Bir yandan devam eden Euro bölgesi krizi zaten doğal olarak ülkeyi sarsarken bir anda muhalefetin atına binen hükümetin yarı yolda huysuzlanan bu taşıyıcının sırtından düşmesiyle ekonomik krize bir de siyasi kriz ekledi ve Hollanda’nın nur topu gibi bir siyasi krizi oldu.
Ve göç politikası konusundaki anlaşmazlığı bir türlü aşamayan ve ardı ardına toplantılar düzenleyen hükümet düşmüş oldu.
Bunu aşmanın en mantıklı kolay yolu olarak ise erken seçimler gündeme geldi. Ülke şimdi büyük olasılıkla 22 Kasım 2023’te seçimlere gidecek.
Bu tarz erken seçimler son yıllarda tekrarlanınca Türkiye’nin yakın siyasi geçmişini hatırlamamak elde değil. Bir zamanlar Türkiye’de sık sık erken seçimler yaşar ve sürekli hükümetler değişirdi.
Şimdi sıra Hollanda’da…
Hollanda’nın yakın siyasi tarihine baktığımızda artık ne tarihi denebilecek ne de büyük değişimler beklenecek bir seçim olmadığı aşikar olsa da, bu seçimlerden en büyük beklenti önceki dönem parlamento ve hükümeti çalışmaz hale getirmekten başka bir işlev yerine getirmeyen VVD’nin Hollanda seçmeni gözünde de gereken yere düşmesi olacaktır.

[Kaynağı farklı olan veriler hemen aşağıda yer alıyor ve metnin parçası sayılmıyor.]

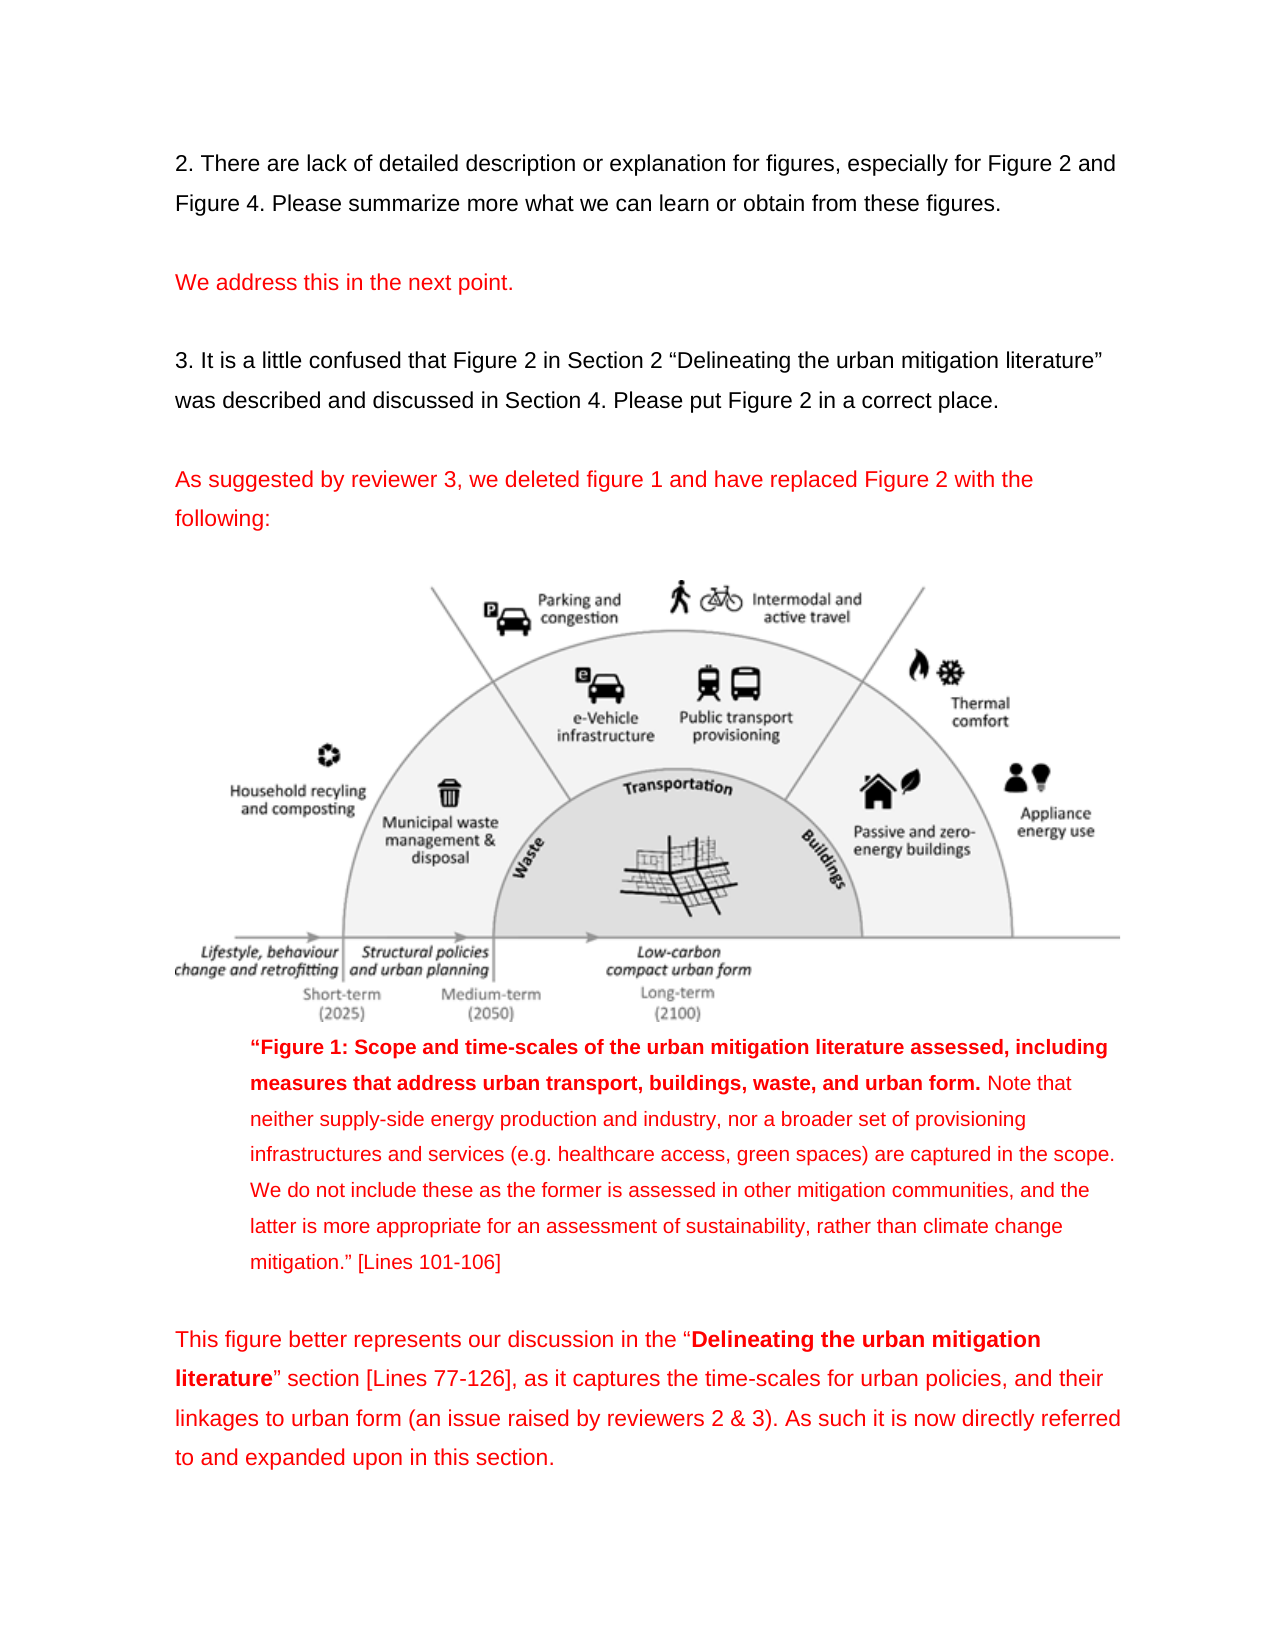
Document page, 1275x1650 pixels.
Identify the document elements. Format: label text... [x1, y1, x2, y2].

text This figure better represents our discussion in the “Delineating the urban mitigation literature” section [Lines 77-126], as it captures the time-scales for urban policies, and their linkages to urban form (an issue raised by reviewers 2 & 3). As such it is now directly referred to and expanded upon in this section. [175, 1326, 1125, 1470]
text We address this in the next point. [175, 268, 1125, 295]
text “Figure 1: Scope and time-scales of the urban mitigation literature assessed, including measures that address urban transport, buildings, waste, and urban form. Note that neither supply-side energy production and industry, nor a broader set of provisioning infrastructures and services (e.g. healthcare access, green spaces) are captured in the scope. We do not include these as the former is assessed in other mitigation communities, and the latter is more appropriate for an assessment of sustainability, rather than climate change mitigation.” [Lines 101-106] [250, 1034, 1125, 1274]
text As suggested by reviewer 3, we deleted figure 1 and have replaced Figure 2 with the following: [175, 466, 1125, 532]
picture [175, 580, 1121, 1022]
text 2. There are lack of detailed description or explanation for figures, especially for Figure 2 and Figure 4. Please summarize more what we can learn or obtain from these figures. [175, 150, 1125, 216]
text 3. It is a little confused that Figure 2 in Section 2 “Delineating the urban mitigation literature” was described and discussed in Section 4. Please put Figure 2 in a correct place. [175, 347, 1125, 413]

Ucuz ve spekülatif çıkışlar ve söylemlerle sık sık haber konusu olan milletvekillerinin yanı sıra parti içi demokrasi konusunda ağır suçlamalarla partiden istifa eden milletvekillerinden sonra olgun bir siyasi yapıya en çok ihtiyaç duyulan bir dönemde VVD’nin Hollanda siyasi hayatına yön verebilecek kapasiteye ve yeteneğe sahip olmadığı net bir şekilde anlaşılmıştır.
Bu gidişata yön verebilecek olan sadece VVD seçmenindeki oy oranı düşüşünü beklemek değil, tam aksine özellikle oy hakkı bulunan herkesin mutlaka ama mutlaka önümüzdeki seçimde sandığa gitmesi ve sağduyu ile tercihlerini yapmaları ile mümkündür. Bu kadarcık bir zahmete bile katlanamazsak ileride olası tatsızlık ya da dengesizliklerden de şikayet etme hakkımızın da olmayacağını bilelim.

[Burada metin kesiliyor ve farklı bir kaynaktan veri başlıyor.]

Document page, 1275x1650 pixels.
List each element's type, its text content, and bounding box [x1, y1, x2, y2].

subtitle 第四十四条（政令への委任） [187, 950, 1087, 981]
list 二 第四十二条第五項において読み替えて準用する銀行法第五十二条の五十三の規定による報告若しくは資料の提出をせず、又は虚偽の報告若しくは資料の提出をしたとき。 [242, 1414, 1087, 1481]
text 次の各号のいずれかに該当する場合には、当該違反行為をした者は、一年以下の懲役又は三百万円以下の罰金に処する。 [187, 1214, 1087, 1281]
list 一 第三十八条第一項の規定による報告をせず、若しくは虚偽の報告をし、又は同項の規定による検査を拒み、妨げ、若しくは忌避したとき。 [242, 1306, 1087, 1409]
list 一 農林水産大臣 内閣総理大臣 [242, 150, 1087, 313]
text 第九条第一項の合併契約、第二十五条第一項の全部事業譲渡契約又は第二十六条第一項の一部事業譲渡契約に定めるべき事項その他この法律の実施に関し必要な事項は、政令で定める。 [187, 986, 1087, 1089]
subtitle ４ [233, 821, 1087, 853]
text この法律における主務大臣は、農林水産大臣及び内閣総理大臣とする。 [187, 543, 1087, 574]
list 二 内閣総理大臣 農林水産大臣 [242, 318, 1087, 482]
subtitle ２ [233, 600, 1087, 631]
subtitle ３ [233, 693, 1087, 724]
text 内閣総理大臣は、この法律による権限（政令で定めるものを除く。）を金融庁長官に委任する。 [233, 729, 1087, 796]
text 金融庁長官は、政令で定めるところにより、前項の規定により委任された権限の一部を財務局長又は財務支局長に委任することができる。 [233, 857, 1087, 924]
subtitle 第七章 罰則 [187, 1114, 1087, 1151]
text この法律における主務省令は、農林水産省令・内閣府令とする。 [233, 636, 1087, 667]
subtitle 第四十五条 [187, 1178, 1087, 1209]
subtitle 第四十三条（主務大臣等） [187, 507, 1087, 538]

Her seçimde olduğu gibi bu seçimde de Türk kökenli adaylar yarışacaklar. Ve eskiye oranla daha alt sıralarda katılıyorlar bu yarışa. Genel olarak bir değişim yaşanan Türk kökenli adayların sıralamadaki yerlerinin tercihli oylarla anlamsız olabileceğini ve rahatlıkla seçilebileceklerini unutmayalım.
Bir başka yeni gelişme ise Rutte sonrası VVD’nin başına geçen Türk kökenli siyasetçi Dilan Yeşilgöz yörüngesinde gelişti.
2014 yerel seçimleri sırasında, “Hollanda’da daha az Faslı” çağrısı yaptığı için, toplumun bir kesimini aşağılamaktan suçlu bulunmuş ancak ceza almamış olan ve Türklere karşı da ırkçı çıkışları ile gündem olan Wilders’e dünkü açıklamasında yeşil ışık yakan Yeşilgöz’ü acaba neler bekliyor. Sol partiler şimdiden sert çıkışlarını yaptılar bile.
Biz Türk toplumunu ilgilendiren kısım ise her yeni başbakanlıkta olduğu gibi; olası bir başbakanlığın da Yeşilgöz’ün nasıl adımlar atacağı.
Bekleyip göreceğiz.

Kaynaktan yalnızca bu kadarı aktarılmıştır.